Elastic Playground facility aims to reduce hallucinations in LLMs

Data search supplier Elastic is attempting to make it easier for developers to stop large language models (LLMs) from generating hallucinatory (false) responses by adding proprietary data and LLM/RAG testing.

It has announced its Playground facility for such developers to bring proprietary data, indexed in the company’s Elasticsearch, to LLMs in retrieval-augmented generation (RAG) of model responses to user input. The aim is to speed iterative testing and development of RAG/LLM combos by comparing response results from two versions of an LLM, the A and B versions, choosing the best one, and then developing it again, tuning prompts and chunking data for another round of A/B testing.

Matt Riley, Elastic
Matt Riley

Matt Riley, global VP and GM, Search at Elastic, said: “While prototyping conversational search, the ability to experiment with and rapidly iterate on key components of a RAG workflow is essential to get accurate and hallucination-free responses from LLMs.”
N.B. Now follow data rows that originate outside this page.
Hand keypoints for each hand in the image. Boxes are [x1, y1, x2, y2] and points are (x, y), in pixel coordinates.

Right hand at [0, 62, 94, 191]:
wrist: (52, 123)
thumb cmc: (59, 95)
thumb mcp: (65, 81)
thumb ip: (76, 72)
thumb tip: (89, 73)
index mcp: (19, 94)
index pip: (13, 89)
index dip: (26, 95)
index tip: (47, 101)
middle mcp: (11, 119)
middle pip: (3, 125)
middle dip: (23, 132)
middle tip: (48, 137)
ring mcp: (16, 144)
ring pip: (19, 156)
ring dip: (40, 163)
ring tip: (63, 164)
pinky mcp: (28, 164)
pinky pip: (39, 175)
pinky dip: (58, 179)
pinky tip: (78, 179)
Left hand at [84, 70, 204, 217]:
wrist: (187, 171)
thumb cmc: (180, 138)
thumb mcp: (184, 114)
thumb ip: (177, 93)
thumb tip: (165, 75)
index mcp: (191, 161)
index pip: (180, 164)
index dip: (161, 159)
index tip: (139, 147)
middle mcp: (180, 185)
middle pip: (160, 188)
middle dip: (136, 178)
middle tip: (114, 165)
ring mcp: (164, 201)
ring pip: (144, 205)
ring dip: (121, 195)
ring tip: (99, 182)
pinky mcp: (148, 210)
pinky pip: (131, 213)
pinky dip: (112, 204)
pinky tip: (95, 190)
All this takes place in an Elasticsearch environment based on its AI platform, which contains a vector database. This includes Elasticsearch indices of proprietary data. A blog says: ”Any data can be used, even BM25-based indices. Your data fields can optionally be transformed using text embedding models (like our zero-shot semantic search model ELSER), but this is not a requirement.”

ELSER contains a sparse vector embedding model to enable plain text to be accessed through semantic (vector-based) search.
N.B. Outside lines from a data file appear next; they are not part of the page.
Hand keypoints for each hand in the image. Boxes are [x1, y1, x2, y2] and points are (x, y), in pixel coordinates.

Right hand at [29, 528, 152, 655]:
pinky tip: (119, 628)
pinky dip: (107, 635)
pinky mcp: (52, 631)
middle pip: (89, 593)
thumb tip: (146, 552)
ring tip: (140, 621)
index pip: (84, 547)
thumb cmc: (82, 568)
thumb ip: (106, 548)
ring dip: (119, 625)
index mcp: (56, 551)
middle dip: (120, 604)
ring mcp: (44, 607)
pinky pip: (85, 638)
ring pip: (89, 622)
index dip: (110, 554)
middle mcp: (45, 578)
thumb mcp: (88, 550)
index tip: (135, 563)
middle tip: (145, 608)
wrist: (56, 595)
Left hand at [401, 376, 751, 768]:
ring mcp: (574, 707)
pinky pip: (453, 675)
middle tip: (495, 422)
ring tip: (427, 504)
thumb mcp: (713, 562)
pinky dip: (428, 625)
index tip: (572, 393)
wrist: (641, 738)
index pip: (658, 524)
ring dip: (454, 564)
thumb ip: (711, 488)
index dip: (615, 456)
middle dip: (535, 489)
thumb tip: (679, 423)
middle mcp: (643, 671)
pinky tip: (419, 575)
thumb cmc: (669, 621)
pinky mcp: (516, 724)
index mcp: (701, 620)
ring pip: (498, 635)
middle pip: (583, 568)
LLMs can be run directly inside this AI platform or external ones referenced through an Open Inference API. This API supports Cohere, AI Studio, and “a growing list of inference providers,” Elastic says.

Elastic Playground
Elasticsearch Playground screenshot

The developers use a low-code interface, such as GUI with click-and-select or drag-and-drop elements. The vector database supports hybrid search, meaning vector-based and plain text-based search. The latter uses Elastic’s Retriever functions.

They can also use LLMs, referred to as chat completion models, from OpenAI (GPT-4o) and the Azure OpenAI Service or Anthropic via Amazon Bedrock.

Riley added: “Developers use the Elasticsearch AI platform, which includes the Elasticsearch vector database, for comprehensive hybrid search capabilities and to tap into innovation from a growing list of LLM providers. Now, the Playground experience brings these capabilities together via an intuitive user interface, removing the complexity from building and iterating on generative AI experiences, ultimately accelerating time to market for our customers.”

Our understanding is that GenAI critically depends upon responses being accurate, complete, and containing no false information. It has yet to be proved that RAG LLMs can do this. Elastic’s Playground will help to show whether RAG techniques can make LLMs more accurate and promote their use by the Elastic customer base.

An Elastic blog discusses how to use the Playground in some detail.